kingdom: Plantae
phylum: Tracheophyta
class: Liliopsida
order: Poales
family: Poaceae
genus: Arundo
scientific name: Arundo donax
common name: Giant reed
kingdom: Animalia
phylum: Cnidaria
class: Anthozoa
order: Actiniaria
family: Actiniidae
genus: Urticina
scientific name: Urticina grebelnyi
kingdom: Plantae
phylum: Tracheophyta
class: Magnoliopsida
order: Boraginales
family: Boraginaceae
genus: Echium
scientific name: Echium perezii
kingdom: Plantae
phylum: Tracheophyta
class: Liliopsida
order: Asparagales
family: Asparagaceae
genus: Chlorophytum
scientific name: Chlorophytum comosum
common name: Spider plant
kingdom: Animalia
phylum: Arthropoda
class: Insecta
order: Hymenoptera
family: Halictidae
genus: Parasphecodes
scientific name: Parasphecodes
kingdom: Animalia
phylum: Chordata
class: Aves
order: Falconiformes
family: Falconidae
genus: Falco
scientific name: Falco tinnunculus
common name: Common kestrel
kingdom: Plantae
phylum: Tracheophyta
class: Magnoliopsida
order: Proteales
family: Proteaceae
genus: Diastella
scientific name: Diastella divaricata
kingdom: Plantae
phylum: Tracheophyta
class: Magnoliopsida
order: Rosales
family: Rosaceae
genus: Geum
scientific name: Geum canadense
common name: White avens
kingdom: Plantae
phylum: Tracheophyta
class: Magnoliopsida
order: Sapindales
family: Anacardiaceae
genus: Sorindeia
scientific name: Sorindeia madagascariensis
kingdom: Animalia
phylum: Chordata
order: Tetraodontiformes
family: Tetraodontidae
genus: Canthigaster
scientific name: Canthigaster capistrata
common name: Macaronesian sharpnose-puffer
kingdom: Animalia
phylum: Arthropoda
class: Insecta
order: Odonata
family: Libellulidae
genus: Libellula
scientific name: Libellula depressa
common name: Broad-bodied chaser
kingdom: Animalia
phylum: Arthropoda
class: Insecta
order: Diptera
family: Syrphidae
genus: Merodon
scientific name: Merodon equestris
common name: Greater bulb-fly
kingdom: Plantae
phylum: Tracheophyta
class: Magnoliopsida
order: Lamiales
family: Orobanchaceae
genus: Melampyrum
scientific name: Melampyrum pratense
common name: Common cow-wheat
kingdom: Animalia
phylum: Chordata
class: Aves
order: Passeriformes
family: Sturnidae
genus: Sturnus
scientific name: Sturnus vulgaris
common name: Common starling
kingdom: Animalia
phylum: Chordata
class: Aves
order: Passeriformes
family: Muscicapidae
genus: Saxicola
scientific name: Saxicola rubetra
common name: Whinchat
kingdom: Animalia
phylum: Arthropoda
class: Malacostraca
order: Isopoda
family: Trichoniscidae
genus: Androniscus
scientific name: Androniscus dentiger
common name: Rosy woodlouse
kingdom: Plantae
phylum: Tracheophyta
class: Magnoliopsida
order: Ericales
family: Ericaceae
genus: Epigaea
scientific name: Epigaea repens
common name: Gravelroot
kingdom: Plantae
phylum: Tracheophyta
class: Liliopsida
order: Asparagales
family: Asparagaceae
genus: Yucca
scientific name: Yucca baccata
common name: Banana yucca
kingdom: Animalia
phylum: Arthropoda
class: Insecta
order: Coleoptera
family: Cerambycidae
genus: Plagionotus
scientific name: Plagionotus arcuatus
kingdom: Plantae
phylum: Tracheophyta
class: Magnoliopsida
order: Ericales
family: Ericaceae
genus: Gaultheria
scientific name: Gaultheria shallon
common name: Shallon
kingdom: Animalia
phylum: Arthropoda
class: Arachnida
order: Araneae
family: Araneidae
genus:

• _PROBLEM REQUIREMENTS_
Copy all the rows again, swapping each "scientific name" for "species name" and keeping everything else the same.

• _ANSWER BELOW_
kingdom: Plantae
phylum: Tracheophyta
class: Liliopsida
order: Poales
family: Poaceae
genus: Arundo
species name: Arundo donax
common name: Giant reed
kingdom: Animalia
phylum: Cnidaria
class: Anthozoa
order: Actiniaria
family: Actiniidae
genus: Urticina
species name: Urticina grebelnyi
kingdom: Plantae
phylum: Tracheophyta
class: Magnoliopsida
order: Boraginales
family: Boraginaceae
genus: Echium
species name: Echium perezii
kingdom: Plantae
phylum: Tracheophyta
class: Liliopsida
order: Asparagales
family: Asparagaceae
genus: Chlorophytum
species name: Chlorophytum comosum
common name: Spider plant
kingdom: Animalia
phylum: Arthropoda
class: Insecta
order: Hymenoptera
family: Halictidae
genus: Parasphecodes
species name: Parasphecodes
kingdom: Animalia
phylum: Chordata
class: Aves
order: Falconiformes
family: Falconidae
genus: Falco
species name: Falco tinnunculus
common name: Common kestrel
kingdom: Plantae
phylum: Tracheophyta
class: Magnoliopsida
order: Proteales
family: Proteaceae
genus: Diastella
species name: Diastella divaricata
kingdom: Plantae
phylum: Tracheophyta
class: Magnoliopsida
order: Rosales
family: Rosaceae
genus: Geum
species name: Geum canadense
common name: White avens
kingdom: Plantae
phylum: Tracheophyta
class: Magnoliopsida
order: Sapindales
family: Anacardiaceae
genus: Sorindeia
species name: Sorindeia madagascariensis
kingdom: Animalia
phylum: Chordata
order: Tetraodontiformes
family: Tetraodontidae
genus: Canthigaster
species name: Canthigaster capistrata
common name: Macaronesian sharpnose-puffer
kingdom: Animalia
phylum: Arthropoda
class: Insecta
order: Odonata
family: Libellulidae
genus: Libellula
species name: Libellula depressa
common name: Broad-bodied chaser
kingdom: Animalia
phylum: Arthropoda
class: Insecta
order: Diptera
family: Syrphidae
genus: Merodon
species name: Merodon equestris
common name: Greater bulb-fly
kingdom: Plantae
phylum: Tracheophyta
class: Magnoliopsida
order: Lamiales
family: Orobanchaceae
genus: Melampyrum
species name: Melampyrum pratense
common name: Common cow-wheat
kingdom: Animalia
phylum: Chordata
class: Aves
order: Passeriformes
family: Sturnidae
genus: Sturnus
species name: Sturnus vulgaris
common name: Common starling
kingdom: Animalia
phylum: Chordata
class: Aves
order: Passeriformes
family: Muscicapidae
genus: Saxicola
species name: Saxicola rubetra
common name: Whinchat
kingdom: Animalia
phylum: Arthropoda
class: Malacostraca
order: Isopoda
family: Trichoniscidae
genus: Androniscus
species name: Androniscus dentiger
common name: Rosy woodlouse
kingdom: Plantae
phylum: Tracheophyta
class: Magnoliopsida
order: Ericales
family: Ericaceae
genus: Epigaea
species name: Epigaea repens
common name: Gravelroot
kingdom: Plantae
phylum: Tracheophyta
class: Liliopsida
order: Asparagales
family: Asparagaceae
genus: Yucca
species name: Yucca baccata
common name: Banana yucca
kingdom: Animalia
phylum: Arthropoda
class: Insecta
order: Coleoptera
family: Cerambycidae
genus: Plagionotus
species name: Plagionotus arcuatus
kingdom: Plantae
phylum: Tracheophyta
class: Magnoliopsida
order: Ericales
family: Ericaceae
genus: Gaultheria
species name: Gaultheria shallon
common name: Shallon
kingdom: Animalia
phylum: Arthropoda
class: Arachnida
order: Araneae
family: Araneidae
genus:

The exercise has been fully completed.